Employee turnover can come with a lot of emotional stress. As Culture Amp CEO Didier Elzinga says, “As a manager, it’s hard to hear that someone wants to leave your company,” However, he adds, “The good news is that this doesn’t always have to be a bad conversation. Perhaps they’ve found a great opportunity and you’re happy to have been a stepping stone on a great journey.”
Even when you’re able to look on the bright side of an employee exit, on top of the emotional stress, there are real operational costs to the business. The impact varies based on the different type of employee leaving, for example, the exit of a tenured executive might be more costly compared with an individual contributor who’s been with the company less than a year.
We’ll explore how Culture Amp can help you calculate the cost of employee turnover, and what commonly drives employees to leave a company.
Finding your employee turnover cost
The number of variables that factor into how to calculate the cost of employee turnover is what makes nailing down that cost so difficult. This is why it can be helpful to choose the most appropriate percentages for different employee types (based on things like tenure or role) or find the median for all employees.
To make understanding turnover cost a bit easier, Culture Amp’s platform uses predictive analytics to show you a 6-month turnover forecast that you can use in your calculations.
The turnover cost estimate uses your company’s unique turnover forecast, your industry’s average salary and the average cost of turnover backed by in-house research to give you a personalized turnover cost estimate.
While estimates of the cost of turnover vary considerably, our research has found that they range from 30% to 200% of a person’s salary. Our estimator starts at a conservative 30%, but you can change that figure based on costs associated with:
- Advertising on job boards
- Recruitment and agency fees
- Candidate testing
- Impact on the engagement of other employees
- Impact on other employees’ intention to leave
- Lost productivity
- Impact on your organization’s ability to reach current goals and resource future goals
- Increase in the potential for errors
- New equipment
Why do employees leave?
We know that employees leaving an organization is costly, and exactly what that cost is depends on the variables we’ve discussed above. Popular wisdom says that the causes of employees turnover include people leaving bad managers or seeking better salaries elsewhere.
We’ve debunked that first myth (managers matter, but not as much as overall leadership) and Didier has some guidance on how to handle those employees leaving for purely monetary reasons. “It’s never useful to try and engage a person to stay if all they ask for is more money.
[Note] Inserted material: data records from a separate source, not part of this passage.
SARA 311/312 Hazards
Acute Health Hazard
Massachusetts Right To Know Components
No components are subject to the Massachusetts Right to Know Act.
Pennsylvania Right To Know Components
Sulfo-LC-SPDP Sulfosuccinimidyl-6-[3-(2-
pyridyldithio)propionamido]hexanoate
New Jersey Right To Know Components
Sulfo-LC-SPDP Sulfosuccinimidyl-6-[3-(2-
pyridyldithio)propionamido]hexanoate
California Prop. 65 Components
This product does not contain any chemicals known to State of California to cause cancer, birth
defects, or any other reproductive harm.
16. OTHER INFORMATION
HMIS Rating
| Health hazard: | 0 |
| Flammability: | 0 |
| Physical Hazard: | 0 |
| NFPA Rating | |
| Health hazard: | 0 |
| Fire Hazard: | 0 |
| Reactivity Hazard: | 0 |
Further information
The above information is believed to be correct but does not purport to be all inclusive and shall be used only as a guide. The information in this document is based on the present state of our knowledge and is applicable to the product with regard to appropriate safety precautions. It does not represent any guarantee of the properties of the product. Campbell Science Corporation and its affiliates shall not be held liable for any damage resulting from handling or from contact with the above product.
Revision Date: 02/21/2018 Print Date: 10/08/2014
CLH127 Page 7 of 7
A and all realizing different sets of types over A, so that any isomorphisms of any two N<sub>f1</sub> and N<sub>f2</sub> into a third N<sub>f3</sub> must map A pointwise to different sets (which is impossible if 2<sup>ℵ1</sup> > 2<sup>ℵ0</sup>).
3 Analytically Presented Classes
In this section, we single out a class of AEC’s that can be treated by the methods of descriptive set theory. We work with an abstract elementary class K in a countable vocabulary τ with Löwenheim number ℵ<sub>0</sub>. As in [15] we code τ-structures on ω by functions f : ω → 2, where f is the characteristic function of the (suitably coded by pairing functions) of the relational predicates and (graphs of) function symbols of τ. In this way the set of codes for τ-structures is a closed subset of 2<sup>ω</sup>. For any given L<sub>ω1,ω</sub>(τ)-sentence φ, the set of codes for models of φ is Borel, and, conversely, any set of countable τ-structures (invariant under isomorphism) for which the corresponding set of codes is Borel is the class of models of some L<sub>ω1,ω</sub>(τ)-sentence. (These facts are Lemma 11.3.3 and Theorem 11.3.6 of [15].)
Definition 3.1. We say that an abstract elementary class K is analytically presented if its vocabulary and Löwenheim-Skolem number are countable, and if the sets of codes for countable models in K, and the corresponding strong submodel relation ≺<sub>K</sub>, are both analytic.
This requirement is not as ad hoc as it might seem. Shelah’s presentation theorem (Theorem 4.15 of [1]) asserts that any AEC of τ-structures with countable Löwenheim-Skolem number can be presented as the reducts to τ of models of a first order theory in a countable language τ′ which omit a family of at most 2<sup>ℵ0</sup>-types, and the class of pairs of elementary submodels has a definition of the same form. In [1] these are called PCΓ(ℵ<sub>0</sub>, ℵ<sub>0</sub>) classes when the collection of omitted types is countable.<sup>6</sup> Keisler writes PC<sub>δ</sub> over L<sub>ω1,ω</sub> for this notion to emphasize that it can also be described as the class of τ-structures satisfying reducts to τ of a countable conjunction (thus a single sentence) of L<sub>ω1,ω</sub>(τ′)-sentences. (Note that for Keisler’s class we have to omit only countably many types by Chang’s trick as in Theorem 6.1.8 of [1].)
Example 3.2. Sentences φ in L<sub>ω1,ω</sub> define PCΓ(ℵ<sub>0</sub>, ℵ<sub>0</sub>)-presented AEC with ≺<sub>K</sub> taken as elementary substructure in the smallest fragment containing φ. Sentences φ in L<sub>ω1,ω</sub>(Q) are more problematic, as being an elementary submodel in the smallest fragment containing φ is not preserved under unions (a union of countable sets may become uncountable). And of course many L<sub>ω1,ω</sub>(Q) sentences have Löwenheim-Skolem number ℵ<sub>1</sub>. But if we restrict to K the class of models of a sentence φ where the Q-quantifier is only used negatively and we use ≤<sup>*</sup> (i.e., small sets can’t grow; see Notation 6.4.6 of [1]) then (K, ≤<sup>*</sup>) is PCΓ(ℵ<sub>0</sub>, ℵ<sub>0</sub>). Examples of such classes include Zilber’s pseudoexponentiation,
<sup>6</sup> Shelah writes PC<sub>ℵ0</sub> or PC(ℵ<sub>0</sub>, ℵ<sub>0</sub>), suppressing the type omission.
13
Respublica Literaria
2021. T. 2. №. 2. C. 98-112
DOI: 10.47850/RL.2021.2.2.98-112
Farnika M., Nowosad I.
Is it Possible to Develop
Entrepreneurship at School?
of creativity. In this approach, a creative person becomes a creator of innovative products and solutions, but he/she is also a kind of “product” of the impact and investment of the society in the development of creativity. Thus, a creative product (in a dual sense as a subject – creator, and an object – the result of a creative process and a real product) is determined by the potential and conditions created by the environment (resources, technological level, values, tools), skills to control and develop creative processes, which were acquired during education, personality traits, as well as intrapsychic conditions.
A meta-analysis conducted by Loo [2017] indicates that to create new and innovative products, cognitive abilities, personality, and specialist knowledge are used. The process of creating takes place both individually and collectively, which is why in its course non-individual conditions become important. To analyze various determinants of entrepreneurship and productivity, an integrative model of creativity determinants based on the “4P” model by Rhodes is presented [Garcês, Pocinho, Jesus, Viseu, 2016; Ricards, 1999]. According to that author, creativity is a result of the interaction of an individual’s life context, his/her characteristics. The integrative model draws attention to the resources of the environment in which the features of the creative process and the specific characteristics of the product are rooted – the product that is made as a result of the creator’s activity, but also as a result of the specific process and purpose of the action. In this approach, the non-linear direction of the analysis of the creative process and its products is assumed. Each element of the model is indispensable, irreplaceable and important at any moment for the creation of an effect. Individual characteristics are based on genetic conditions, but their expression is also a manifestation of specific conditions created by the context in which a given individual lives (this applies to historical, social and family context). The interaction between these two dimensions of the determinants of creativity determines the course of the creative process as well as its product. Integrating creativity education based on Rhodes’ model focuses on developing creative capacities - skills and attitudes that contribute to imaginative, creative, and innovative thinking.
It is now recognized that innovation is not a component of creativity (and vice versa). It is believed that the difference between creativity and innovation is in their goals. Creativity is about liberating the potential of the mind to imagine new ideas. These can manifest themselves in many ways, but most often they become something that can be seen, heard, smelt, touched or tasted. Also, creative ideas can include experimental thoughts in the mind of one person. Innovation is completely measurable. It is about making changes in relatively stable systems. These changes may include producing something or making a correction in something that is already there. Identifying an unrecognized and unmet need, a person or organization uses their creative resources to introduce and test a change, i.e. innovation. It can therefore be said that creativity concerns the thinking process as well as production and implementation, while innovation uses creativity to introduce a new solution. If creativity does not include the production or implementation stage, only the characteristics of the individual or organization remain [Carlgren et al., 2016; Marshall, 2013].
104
If this is the case you’ve already lost the battle because they’ve reduced their decision down to a purely monetary transaction. If you do match their salary they’ll be gone within six months when someone else increases that number,” he says.
So what are the things that will tip the scales on an employee’s decision to stay or leave?
Despite the common myth that people leave managers not companies, we continue to find in our data that although some people will leave because of a manager, they are much more likely to leave because they don’t have confidence in the overall leadership of the company.
A sense of belonging is crucial for people when they join a company. People who felt early on that they didn’t belong were three times more likely to leave within the first six months.
The effect of tenure
More and more we are seeing people make decisions about leaving companies early in their tenure. In recent Culture Amp research, we found that around 10% of people were leaving within six months of starting a new job. Many people have decided if they’re going to leave a job in their first six weeks.
In addition to these common reasons for turnover, within the Culture Amp platform, you can see what groups specifically are at higher than company average risk of turnover in the near future and uncover the reasons why. This allows you to take targeted action to prevent regrettable employee turnover.